Write out the passage on financial tips word for word, from "All summed up, not" to "not help us.".

[[ SUPPLIED TEXT open ]]

All summed up, not really helpful. There are no universal tips & tricks for everyone. These are just the most common ones that I have found and they do not work for our financial situation. I hope they work for someone. I hope some people benefit from them and gain the financial stability they are looking for. They just do not help us.

[[ SUPPLIED TEXT closed ]]
[[ EXCERPTED DATA open ]]

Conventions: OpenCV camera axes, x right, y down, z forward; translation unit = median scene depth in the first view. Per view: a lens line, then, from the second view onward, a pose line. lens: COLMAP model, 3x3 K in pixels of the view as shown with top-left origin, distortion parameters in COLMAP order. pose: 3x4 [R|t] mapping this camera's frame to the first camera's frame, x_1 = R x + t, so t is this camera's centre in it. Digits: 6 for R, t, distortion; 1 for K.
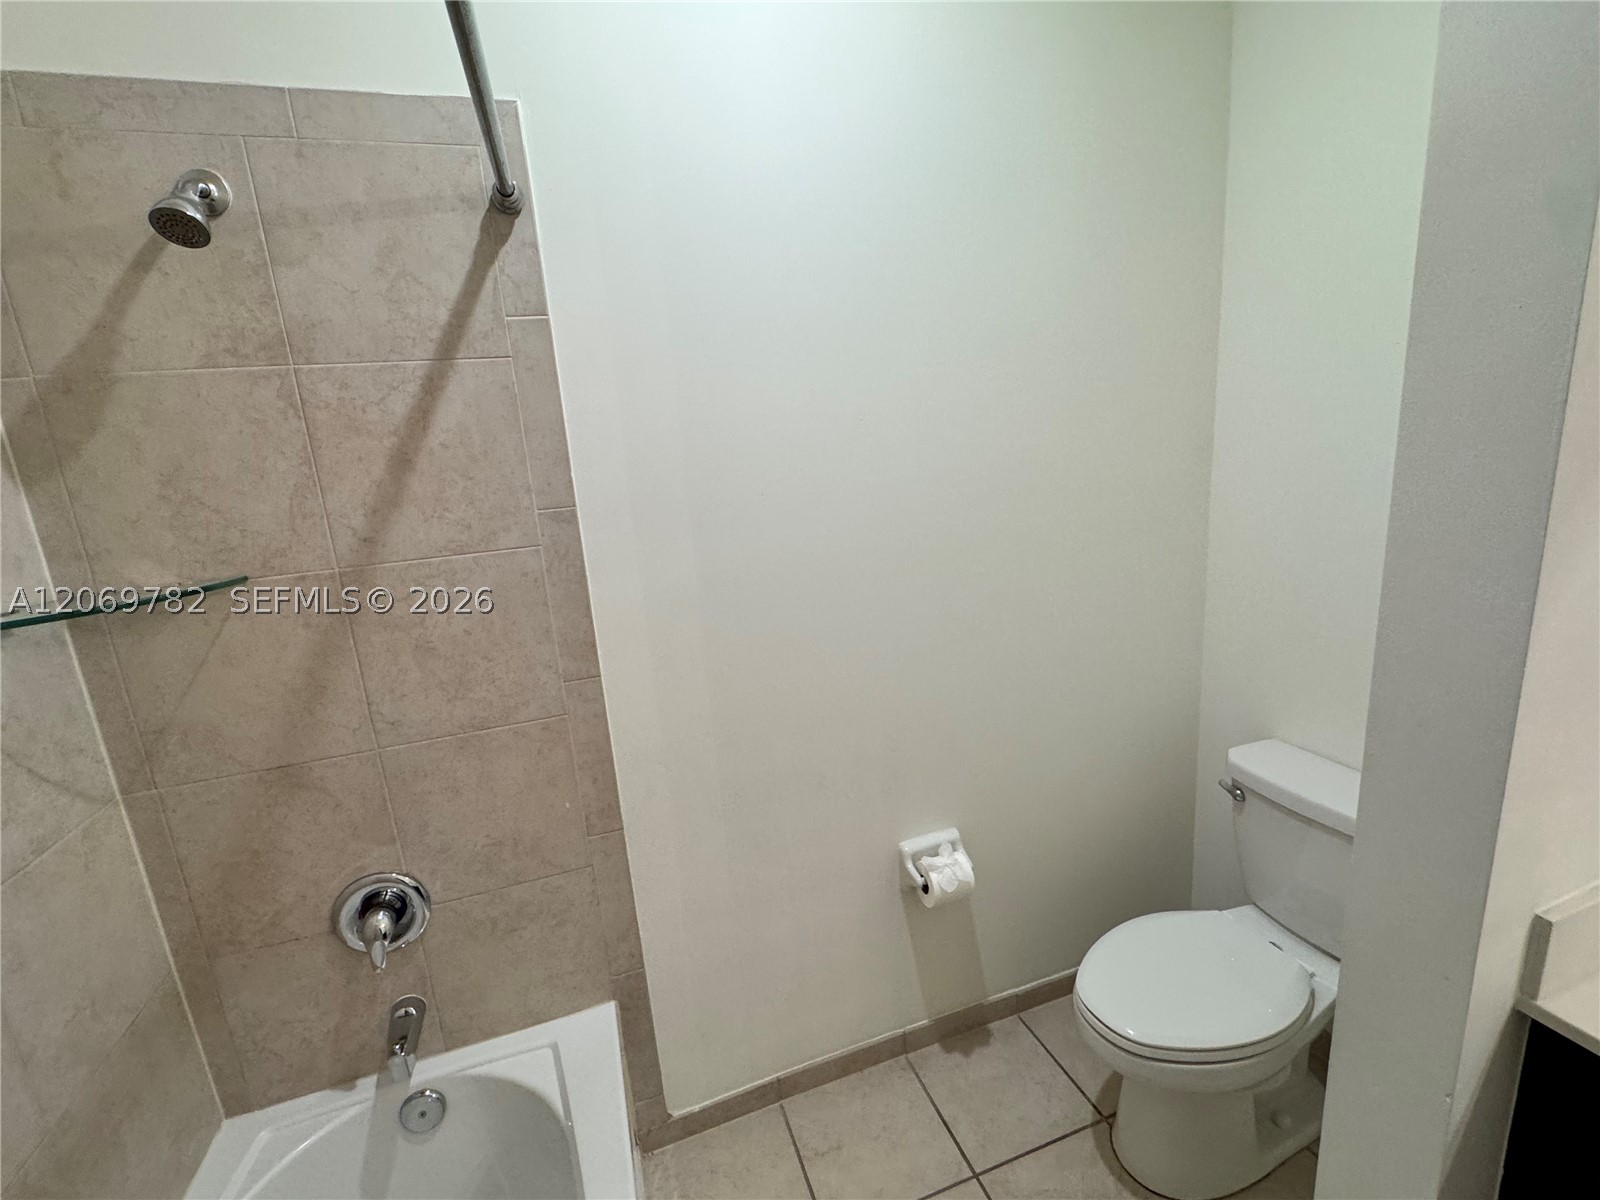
lens RADIAL K [[700.1, 0, 805.2], [0, 700.1, 598.9], [0, 0, 1]] dist [-0.002965, 0.000136]
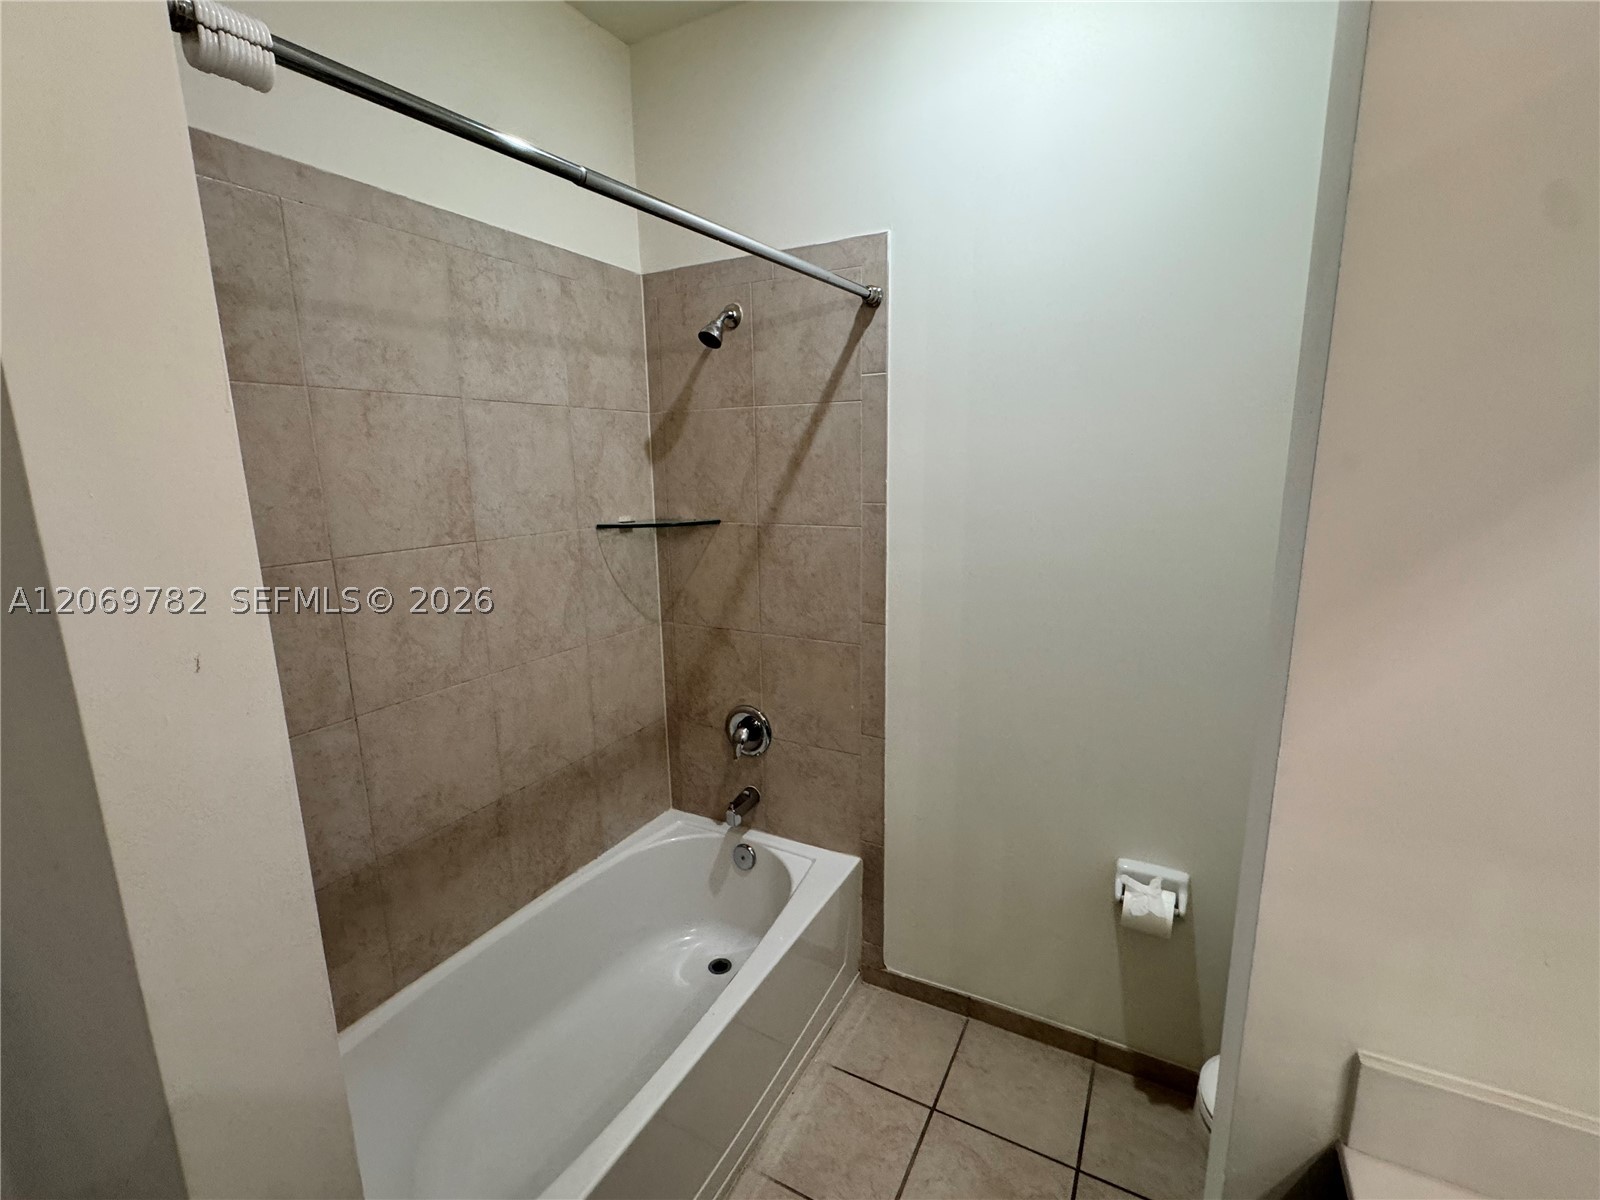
lens RADIAL K [[700.1, 0, 805.9], [0, 700.1, 597.8], [0, 0, 1]] dist [-0.002965, 0.000136]
pose [[0.690327, 0.207093, -0.693225, 0.638862], [-0.197922, 0.975664, 0.094374, -0.049575], [0.695899, 0.072055, 0.714516, -0.133004]]
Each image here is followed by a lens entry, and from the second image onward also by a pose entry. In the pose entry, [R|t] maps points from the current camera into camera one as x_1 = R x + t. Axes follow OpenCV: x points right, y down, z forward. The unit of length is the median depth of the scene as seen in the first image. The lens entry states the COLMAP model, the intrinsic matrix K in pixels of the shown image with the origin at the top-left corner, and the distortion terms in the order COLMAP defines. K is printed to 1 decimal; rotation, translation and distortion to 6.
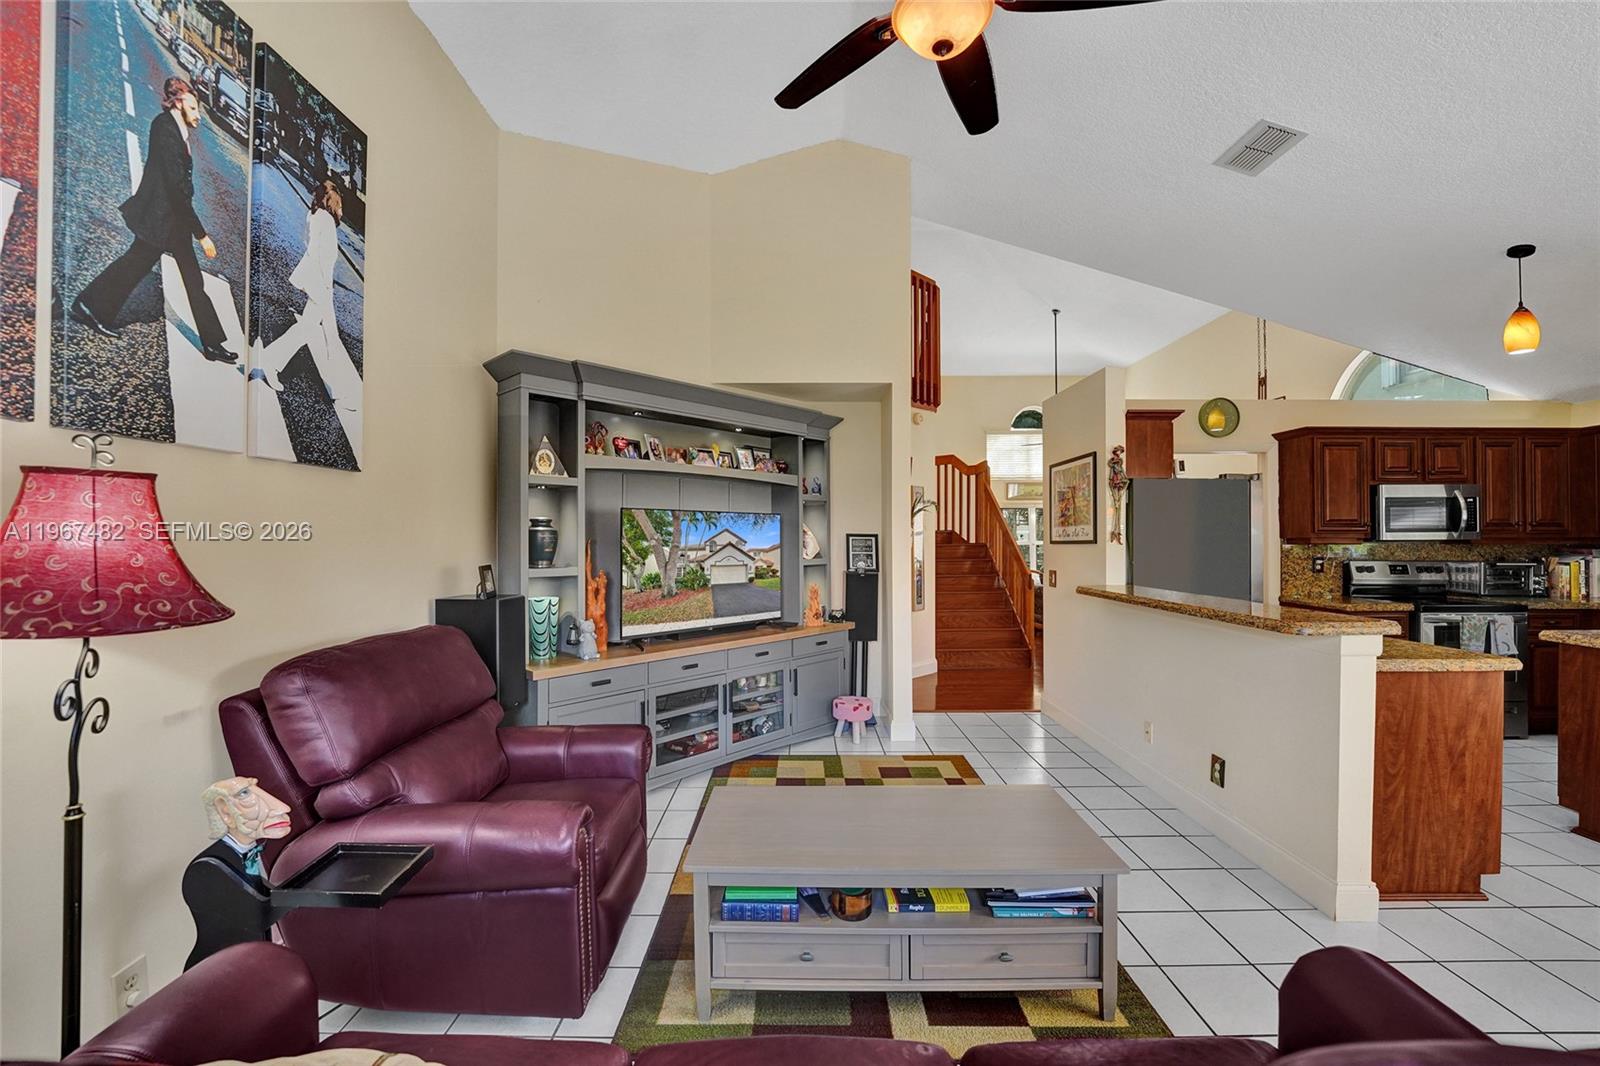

[[ EXCERPTED DATA closed ]]

• WRITTEN REPLY:
All summed up, not really helpful. There are no universal tips & tricks for everyone. These are just the most common ones that I have found and they do not work for our financial situation. I hope they work for someone. I hope some people benefit from them and gain the financial stability they are looking for. They just do not help us.